In an announcement today, Pernod Ricard said the deal – for Danish aquavit spirits brands Aalborg (pictured) and Brøndums, German brand Malteserkreuz Aquavit and Danish bitter brand Gammel Dansk – was in line with its group strategy focus on “priority brands”.
Pernord Ricard added that, subject to approval from the relevant competition authorities, the deal (which also includes the Aalborg production plant in Denmark) was expected to be completed by the third quarter of 2012/13.
Strong in aquavit
Asked why the acquisition was important for Arcus-Gruppen (2011 turnover: NOK 1.8bn or €241m) communication manager Terje Thurmann-Moe told BeverageDaily.com: “We are one of the strong aquavit producers in Europe, but our main brand Linie has seen a slight decline in recent years.”
In its 2011 annual report Arcus-Gruppen noted spirit volume sales declines across all its main markets – Norway, Finland, Denmark, Sweden – as a result of significant duty increases in recent years, with the firm concentrating on building margins through premium products.
“So this deal is about getting aquavit moving again by developing strong Nordic brands. In that respect these are important acquisitions for us,” Thurmann-Moe said.
He said that the firm produced around 30% of all the spirits sold in Norway, but only 3% in Denmark, and that the aquavit acquisitions would complement Arcus-Gruppen’s existing premium aquavit brand Linie, which is sold in Denmark, Sweden and Germany.

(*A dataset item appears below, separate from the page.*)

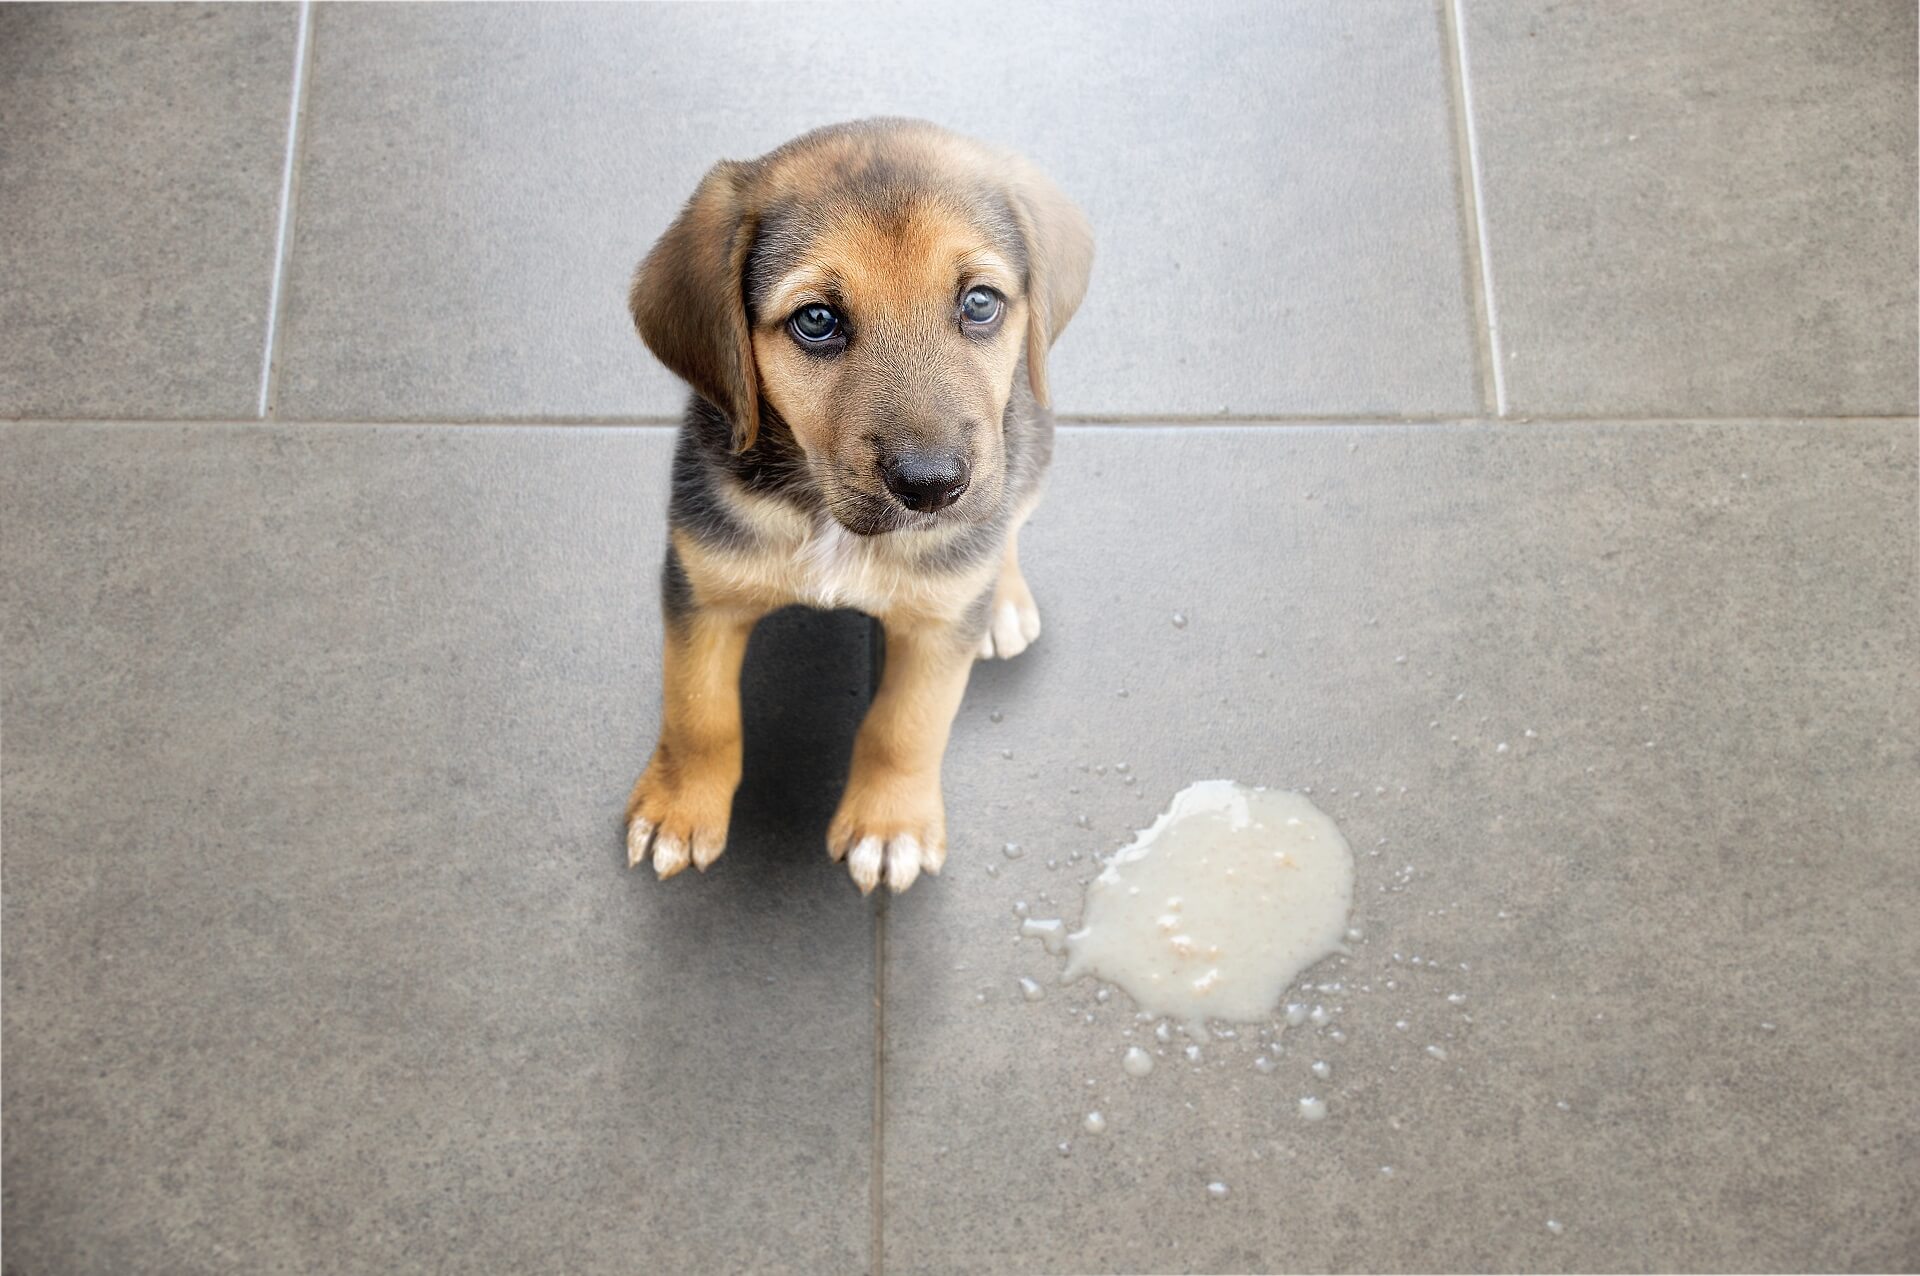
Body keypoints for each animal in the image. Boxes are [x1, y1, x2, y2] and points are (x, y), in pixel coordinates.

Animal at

In this respect regulatory approval of the deal shouldn’t be a problem, he said. “It will be monitored by the authorities, the Danish authorities really, and may have some interest for them”, while Arcus-Gruppen’s small market share in Denmark meant it saw market opportunities here.
Global aquavit potential
Asked whether aquavit had wider potential beyond the Nordic countries, Thurmann-Moe said: “Mainly we have to talk of Northern Europe – if you draw a line through Northern Germany then above this – that is where aquavit is principally appreciated as an aperitif.
“We do sell a little bit of aquavit to the US and to Asia, through export sales, but really not very much.”
Arcus-Gruppen described 2011 as a “year of consolidation” in its annual report, but welcomed a December announcement from Sweden that it would end what the firm called “discriminatory” rules that didn’t base listing decision for strong brands such as Linie in the country on sales figures.
A new selection structure introduced by Sweden’s state alcohol monopoly Systembolaget from 2013 would boost its brands, Arcus-Gruppen predicted.
“Popular Norwegian brands such as Linie, Gammel Opland, Vikingfjord and Braastad have suffered from much poorer distribution,” Actus-Gruppen said.
“In the new system, what is known as the ‘Norway rule’ has been removed and sales from all retail outlets will be included when the product listing is decided.”
Pernod Ricard was unavailable to comment on the deal as we went to press.